Three Royal Cousins Who Led the World to War

by Catrine Clay

Pub Date: July 1st, 2007
ISBN: 978-0-8027-1623-1
Publisher: Walker

Did sibling rivalry lead to the slaughter that was World War I? This psychobiography makes a good case in the affirmative.

BBC documentarian Clay delivers only a bit of news, but lights up some of the shadows in the lives of the cousins who would become George V, Wilhelm II and Nicholas II. Georgie was a bit of a thickie, Willie a born victim and Nicky pleasing but ineffectual. Each, descended from Queen Victoria, had unusual burdens, but young Wilhelm had more than his share. Mauled by a doctor’s forceps on delivery, he could not easily do some of the things other boys of his age and class did, such as ride a horse or shoot a bow.

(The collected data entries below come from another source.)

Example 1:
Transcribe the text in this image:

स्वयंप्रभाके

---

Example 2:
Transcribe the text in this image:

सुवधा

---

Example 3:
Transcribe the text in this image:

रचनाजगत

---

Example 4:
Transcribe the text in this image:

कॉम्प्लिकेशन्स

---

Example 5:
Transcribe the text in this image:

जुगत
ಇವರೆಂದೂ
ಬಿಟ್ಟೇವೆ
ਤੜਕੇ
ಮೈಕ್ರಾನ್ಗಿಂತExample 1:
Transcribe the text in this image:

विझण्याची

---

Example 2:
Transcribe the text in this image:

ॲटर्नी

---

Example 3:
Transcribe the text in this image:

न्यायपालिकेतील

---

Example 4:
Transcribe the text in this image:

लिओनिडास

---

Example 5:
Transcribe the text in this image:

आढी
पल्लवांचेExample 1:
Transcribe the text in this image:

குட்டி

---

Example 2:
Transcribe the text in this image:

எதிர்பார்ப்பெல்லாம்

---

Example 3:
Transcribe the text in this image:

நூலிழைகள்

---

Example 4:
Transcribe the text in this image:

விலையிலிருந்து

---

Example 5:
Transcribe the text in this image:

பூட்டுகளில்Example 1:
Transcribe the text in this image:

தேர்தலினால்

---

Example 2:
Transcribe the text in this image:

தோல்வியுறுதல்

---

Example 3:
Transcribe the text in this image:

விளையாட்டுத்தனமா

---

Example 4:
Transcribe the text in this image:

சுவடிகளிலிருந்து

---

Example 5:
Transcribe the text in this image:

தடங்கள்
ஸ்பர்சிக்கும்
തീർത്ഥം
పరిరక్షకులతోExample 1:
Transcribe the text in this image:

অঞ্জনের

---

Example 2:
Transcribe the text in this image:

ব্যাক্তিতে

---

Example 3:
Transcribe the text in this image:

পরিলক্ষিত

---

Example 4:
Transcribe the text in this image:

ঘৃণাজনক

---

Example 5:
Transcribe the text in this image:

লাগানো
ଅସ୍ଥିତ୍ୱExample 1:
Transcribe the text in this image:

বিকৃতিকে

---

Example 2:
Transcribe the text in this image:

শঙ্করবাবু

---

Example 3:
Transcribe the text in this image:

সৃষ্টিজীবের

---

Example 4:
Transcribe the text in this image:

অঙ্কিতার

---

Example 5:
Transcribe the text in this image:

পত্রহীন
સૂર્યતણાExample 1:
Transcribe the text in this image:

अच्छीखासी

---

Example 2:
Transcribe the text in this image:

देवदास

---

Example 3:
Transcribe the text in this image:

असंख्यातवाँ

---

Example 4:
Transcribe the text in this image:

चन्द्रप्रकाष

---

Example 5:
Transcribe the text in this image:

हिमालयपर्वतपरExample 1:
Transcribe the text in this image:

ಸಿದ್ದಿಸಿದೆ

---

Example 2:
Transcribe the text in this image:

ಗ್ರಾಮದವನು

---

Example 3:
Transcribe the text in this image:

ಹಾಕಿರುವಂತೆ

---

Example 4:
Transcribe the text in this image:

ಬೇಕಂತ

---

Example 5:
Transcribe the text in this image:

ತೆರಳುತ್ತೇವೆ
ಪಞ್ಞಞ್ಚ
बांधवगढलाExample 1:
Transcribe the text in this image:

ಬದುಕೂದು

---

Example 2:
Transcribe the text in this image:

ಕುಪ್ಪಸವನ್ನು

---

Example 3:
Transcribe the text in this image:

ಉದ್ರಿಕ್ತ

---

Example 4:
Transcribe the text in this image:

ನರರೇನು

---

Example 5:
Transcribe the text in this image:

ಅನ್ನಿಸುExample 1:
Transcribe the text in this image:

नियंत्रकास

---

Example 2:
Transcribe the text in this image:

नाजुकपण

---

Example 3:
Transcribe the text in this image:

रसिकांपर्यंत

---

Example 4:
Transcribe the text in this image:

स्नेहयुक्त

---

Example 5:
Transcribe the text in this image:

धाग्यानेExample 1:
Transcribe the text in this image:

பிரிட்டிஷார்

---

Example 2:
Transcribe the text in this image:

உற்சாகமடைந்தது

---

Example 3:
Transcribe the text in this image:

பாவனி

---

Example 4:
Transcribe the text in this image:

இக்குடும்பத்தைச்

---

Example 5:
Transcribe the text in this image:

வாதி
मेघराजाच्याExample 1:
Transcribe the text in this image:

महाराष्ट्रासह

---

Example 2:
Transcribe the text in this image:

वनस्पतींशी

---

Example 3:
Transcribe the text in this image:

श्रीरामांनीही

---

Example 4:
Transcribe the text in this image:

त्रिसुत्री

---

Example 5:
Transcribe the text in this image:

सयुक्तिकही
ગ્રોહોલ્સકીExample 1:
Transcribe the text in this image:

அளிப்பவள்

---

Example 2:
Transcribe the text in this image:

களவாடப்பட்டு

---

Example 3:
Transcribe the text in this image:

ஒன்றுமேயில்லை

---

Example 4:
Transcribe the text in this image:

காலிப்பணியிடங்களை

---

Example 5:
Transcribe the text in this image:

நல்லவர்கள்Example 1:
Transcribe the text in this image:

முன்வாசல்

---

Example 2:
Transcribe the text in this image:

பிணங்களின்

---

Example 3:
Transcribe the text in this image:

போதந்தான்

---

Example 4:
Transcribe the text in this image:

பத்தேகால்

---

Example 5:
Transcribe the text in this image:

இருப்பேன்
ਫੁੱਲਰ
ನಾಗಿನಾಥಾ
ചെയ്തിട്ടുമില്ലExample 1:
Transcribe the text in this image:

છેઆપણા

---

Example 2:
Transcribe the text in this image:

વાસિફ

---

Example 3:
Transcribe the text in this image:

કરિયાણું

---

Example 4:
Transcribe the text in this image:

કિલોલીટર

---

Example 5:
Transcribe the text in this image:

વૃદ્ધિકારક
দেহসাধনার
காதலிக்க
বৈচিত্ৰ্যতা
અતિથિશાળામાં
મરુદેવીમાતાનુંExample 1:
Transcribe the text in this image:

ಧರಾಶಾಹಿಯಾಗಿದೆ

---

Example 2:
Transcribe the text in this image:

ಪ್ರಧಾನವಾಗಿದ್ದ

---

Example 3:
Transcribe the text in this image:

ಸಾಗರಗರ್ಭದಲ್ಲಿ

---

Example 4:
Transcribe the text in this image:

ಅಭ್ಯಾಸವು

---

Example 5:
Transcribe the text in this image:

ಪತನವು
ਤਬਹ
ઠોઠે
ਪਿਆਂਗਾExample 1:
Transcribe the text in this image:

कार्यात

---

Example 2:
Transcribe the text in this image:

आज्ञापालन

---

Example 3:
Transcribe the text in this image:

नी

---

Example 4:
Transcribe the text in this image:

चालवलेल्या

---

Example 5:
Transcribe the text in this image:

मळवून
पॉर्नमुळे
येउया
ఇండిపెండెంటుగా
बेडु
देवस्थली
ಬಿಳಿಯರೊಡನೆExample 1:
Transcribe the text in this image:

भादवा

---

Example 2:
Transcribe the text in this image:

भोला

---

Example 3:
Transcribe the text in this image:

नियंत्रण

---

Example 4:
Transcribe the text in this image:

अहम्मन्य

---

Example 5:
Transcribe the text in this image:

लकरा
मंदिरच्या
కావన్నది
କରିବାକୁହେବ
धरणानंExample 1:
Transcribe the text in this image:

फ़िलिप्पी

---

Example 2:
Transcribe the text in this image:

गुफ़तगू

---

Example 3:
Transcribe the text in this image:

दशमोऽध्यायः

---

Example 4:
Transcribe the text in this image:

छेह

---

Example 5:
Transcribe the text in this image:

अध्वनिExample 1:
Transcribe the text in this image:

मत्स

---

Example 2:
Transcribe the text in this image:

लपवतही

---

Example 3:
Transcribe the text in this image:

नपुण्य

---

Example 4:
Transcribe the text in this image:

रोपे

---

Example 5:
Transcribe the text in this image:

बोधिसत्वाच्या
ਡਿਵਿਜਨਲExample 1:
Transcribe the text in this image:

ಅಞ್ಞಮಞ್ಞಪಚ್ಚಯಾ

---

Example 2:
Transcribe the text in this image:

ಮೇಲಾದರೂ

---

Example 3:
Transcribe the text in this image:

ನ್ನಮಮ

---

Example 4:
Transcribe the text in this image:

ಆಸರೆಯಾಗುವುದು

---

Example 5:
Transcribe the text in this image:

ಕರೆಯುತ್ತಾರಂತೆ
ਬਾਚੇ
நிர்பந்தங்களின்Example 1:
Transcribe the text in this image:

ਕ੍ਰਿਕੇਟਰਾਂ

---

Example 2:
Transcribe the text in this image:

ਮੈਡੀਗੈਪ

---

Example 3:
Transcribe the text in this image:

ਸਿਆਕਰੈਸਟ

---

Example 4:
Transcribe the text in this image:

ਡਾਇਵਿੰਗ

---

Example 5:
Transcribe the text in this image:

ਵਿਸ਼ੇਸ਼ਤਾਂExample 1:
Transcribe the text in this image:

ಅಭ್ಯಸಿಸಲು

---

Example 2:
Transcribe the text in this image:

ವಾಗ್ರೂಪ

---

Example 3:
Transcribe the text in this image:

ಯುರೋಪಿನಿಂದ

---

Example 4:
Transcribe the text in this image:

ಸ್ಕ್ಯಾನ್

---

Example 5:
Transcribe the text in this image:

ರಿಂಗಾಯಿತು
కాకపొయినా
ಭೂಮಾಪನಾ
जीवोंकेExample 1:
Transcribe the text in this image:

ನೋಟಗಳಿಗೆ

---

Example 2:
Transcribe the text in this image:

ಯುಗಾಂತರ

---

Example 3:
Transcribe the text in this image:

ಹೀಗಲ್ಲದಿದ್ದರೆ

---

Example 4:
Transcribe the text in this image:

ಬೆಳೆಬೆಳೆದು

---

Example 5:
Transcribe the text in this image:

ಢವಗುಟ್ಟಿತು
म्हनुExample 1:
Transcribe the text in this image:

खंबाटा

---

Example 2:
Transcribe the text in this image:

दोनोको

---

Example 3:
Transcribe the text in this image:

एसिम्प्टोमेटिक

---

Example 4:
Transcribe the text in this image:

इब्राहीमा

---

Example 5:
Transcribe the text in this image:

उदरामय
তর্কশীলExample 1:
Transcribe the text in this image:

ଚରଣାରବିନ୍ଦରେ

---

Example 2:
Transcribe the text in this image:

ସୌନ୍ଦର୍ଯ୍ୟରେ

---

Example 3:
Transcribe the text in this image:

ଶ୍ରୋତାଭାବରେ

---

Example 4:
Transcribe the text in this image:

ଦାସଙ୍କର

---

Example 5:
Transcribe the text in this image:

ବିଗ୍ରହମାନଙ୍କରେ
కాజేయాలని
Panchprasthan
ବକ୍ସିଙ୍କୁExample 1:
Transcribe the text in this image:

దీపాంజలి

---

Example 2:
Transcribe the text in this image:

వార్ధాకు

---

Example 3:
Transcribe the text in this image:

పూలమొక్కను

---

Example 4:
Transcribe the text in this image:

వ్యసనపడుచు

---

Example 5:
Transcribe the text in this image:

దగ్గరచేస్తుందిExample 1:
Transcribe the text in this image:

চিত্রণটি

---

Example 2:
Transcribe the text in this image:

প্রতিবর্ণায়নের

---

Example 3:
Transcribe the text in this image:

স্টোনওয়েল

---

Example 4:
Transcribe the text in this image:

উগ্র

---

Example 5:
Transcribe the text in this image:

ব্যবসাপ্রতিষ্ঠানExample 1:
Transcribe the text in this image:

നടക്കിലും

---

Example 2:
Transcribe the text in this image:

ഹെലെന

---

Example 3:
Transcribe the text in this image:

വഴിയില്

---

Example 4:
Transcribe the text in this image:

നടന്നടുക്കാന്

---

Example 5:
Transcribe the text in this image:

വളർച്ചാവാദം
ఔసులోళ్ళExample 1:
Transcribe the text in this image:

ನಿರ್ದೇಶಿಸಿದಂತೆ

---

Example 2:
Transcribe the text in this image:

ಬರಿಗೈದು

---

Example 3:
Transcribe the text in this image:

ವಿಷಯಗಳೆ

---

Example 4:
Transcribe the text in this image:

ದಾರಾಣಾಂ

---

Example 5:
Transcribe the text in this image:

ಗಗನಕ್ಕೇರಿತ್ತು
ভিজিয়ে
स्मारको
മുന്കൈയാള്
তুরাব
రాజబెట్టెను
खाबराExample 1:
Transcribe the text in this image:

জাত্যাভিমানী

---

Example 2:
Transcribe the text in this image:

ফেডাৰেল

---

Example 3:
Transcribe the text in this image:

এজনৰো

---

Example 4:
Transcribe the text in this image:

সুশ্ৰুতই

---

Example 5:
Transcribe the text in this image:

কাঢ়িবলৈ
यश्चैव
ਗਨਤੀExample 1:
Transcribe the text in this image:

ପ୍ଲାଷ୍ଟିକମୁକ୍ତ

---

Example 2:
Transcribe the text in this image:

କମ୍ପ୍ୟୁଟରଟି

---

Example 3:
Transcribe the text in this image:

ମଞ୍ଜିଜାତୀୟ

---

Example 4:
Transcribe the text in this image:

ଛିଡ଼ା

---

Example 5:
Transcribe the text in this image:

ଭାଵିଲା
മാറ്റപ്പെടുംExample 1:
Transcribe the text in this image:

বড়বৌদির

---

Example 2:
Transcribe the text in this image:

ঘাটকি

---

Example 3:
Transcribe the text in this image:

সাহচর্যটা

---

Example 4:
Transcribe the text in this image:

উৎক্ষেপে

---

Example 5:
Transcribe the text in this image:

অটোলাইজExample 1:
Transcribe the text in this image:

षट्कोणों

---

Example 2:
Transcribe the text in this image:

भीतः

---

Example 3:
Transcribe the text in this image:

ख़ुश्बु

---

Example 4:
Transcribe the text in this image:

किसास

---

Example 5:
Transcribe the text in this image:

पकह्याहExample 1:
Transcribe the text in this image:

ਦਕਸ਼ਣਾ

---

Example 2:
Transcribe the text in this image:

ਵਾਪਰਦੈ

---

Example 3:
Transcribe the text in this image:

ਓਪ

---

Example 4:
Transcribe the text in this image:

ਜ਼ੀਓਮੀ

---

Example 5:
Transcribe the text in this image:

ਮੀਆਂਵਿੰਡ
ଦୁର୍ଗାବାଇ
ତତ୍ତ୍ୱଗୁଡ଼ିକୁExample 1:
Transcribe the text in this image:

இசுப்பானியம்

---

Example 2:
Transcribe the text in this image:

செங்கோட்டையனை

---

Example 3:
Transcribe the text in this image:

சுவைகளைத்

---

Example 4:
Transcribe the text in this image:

When Nicky and Georgie came over to Germany to play, they often left Willie out of the proceedings; moreover, Nicky never liked Willie personally, and he “was snubbed by his English relations, again and again and often with relish, feeding his paranoia and playing right into the hands of the Anglophobes,” the Prussian nationalists who came to dominate his administration. Small wonder that as early as 1910, Germany was spoiling to go to war to avenge the slights against its thoroughly militarized (if, we learn, gay) emperor; small wonder that Wilhelm took the Triple Entente, which hemmed Germany between England and Russia, as a personal insult. Clay ventures that, though Tsar Nicholas was no help, George might have been able to negotiate a workable peace, since some difficult episodes with Queen Victoria had already demonstrated that Wilhelm was well capable of reason. As it happened, George was the only one of the cousins whose rule survived the vicious war that followed; the Bolsheviks executed Nicholas and his family, Wilhelm went into exile on the coast of Holland, railing daily against socialists and Jews, and the world lurched on toward a still greater catastrophe.

Readable, if something of a footnote to history.